YOUR GOAL –
Pull each line containing "dish" out of the listing below.

╔══

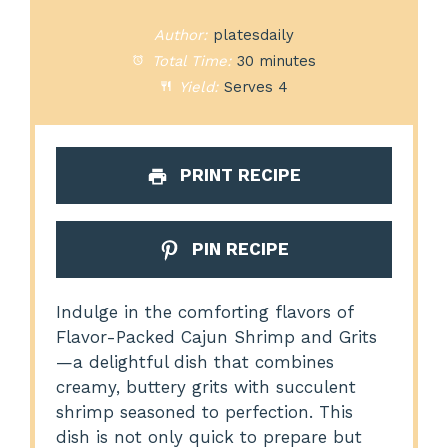
Author:
platesdaily
Total Time:
30 minutes
Yield:
Serves 4
PRINT RECIPE
PIN RECIPE
Indulge in the comforting flavors of
Flavor-Packed Cajun Shrimp and Grits
—a delightful dish that combines
creamy, buttery grits with succulent
shrimp seasoned to perfection. This
dish is not only quick to prepare but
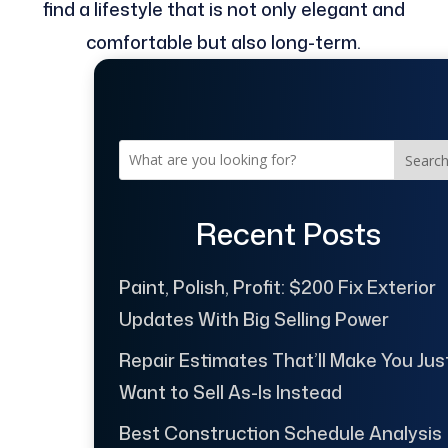
find a lifestyle that is not only elegant and
comfortable but also long-term.
Searc
Recent Posts
Paint, Polish, Profit: $200 Fix Exterior
Updates With Big Selling Power
Repair Estimates That’ll Make You Jus
Want to Sell As-Is Instead
Best Construction Schedule Analysis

╚══

WRITTEN SOLUTION –
—a delightful dish that combines
dish is not only quick to prepare but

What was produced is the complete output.